Erfahrene BDSMler, die ihren Kink gemeinsam genießen, legen oft Regeln fest, zum Beispiel, dass „Free Use“ nur zu Hause, nicht während der Periode oder beim Arbeiten praktiziert wird. Außerdem gibt es ein Safeword, das der verfügbaren Person jederzeit das Recht einräumt, den Sex doch zu verweigern.
Und genau das ist der Unterschied zwischen Konsens und der auf TikTok inszenierten Vision, die von vielen als Vergewaltigungsfantasie kritisiert wird.
TikTok-Nutzer zu unreif und unreflektiert für „Free Use“-Sextrend
Für Jugendliche, die selbst noch nicht gefestigt sind in ihrer Persönlichkeit und Sexualität, ist die Unterscheidung und das Verständnis dafür schwierig.
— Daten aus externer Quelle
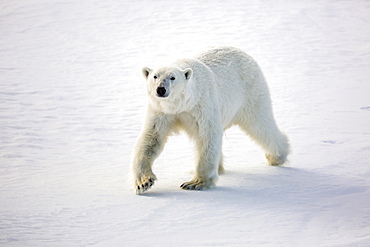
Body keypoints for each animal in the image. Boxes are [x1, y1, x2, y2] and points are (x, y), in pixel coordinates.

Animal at [132, 45, 290, 194]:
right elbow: (152, 138)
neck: (182, 104)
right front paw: (144, 183)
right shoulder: (161, 111)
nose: (161, 89)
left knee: (261, 125)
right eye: (155, 76)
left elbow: (207, 136)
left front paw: (195, 183)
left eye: (172, 77)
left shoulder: (202, 105)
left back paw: (276, 157)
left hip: (251, 93)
Dies bestätigt auch Expertin Nadine Beck, die das Aufklärungsbuch „Sex in echt“ für Jugendliche geschrieben hat, gegenüber Bild.
„Es ist nichts für Menschen, die das Spiel mit dem Sex, Konsens und Kommunikation noch üben, sondern für Fortgeschrittene! ‚Free Use‘ bei jemandem, der nicht bereit für Sex ist und es nur macht, weil er oder sie meint, mitmachen zu müssen, kann echt in die Hose gehen – körperlich wie geistig“, gibt die Autorin zu bedenken.
Machtgefälle in einer Beziehung, Abhängigkeiten oder Unterschiede in der geistigen Entwicklung seien gefährliche Stolpersteine. „Das mit dem Konsens will auch geübt sein: Nur, weil du am Anfang ‚Ja‘ dazu gesagt hast, muss das nicht heißen, dass du nicht dabei oder danach merkst, dass es dir nicht guttut“, erklärt die Expertin.
Konsens müsse man immer wieder abchecken, auch nonverbal. Und gerade das fällt vielen Menschen schwer, denn oft trauen sich vor allem jüngere und weniger selbstbewusste Menschen nicht, ‚Nein‘ zu sagen, Ängste, Bedenken oder Schmerzen zu kommunizieren. Aus unterschiedlichen Gründen, sei es, dem anderen gefallen, ihn nicht zu enttäuschen oder dumm dazustehen zu wollen.
Das bestätigt auch Beck: „Wir haben so schon oft genug beim Sex Probleme, unsere ehrlichen Gefühle zu kommunizieren, da halte ich ‚Free Use‘ echt für die Champions League.“
„Free Use“-TikToks vermitteln falsches Frauenbild
Zudem führe der Kink auf TikTok zu einem falschen Frauenbild. Junge Männer werden darin bestätigt, Frauen kontrollieren zu dürfen, und Mädchen in ihrer Rolle als „Pick me-Girl“ bestärkt, Männern gefallen zu müssen.
Dass wir 2023 im Bezug auf Frauenbilder noch immer viel zu tun haben, demonstrieren auch andere TikTok-Trends wie „Elis Worte“. Ein Kommentar, der massenweise, fast sektenartig, von männlichen TikTok-Nutzern unter Videos von jungen Frauen gepostet wird, bei denen der Slip aus der Hose schaut. Er ist zurückzuführen auf den Streamer Eligella, der betont, dass Frauen, die sich so darstellen, nuttig seien.
Nadine Beck führt derlei Entwicklungen darauf zurück: „Im Überangebot von Identifikationsfiguren und Rollenbildern suchen wir häufig die traditionellen Rollen- und Verhaltensklischees, #freeuse passt da neben #tradwife, bei denen sich Frauen wie in den 1950er-Jahren dem Mann unterwerfen, in die fragwürdigen und problematischen Trends leider hervorragend rein.“
„Free Use“ bleibt also ein Kink, der nicht in die Trendspalte von Teenie-TikTok gehört, sondern in erfahrene Hände. Anderenfalls können durch die Objektifizierung junger Frauen schnell die Grenzen zwischen Einverständnis und Vergewaltigung verwischen.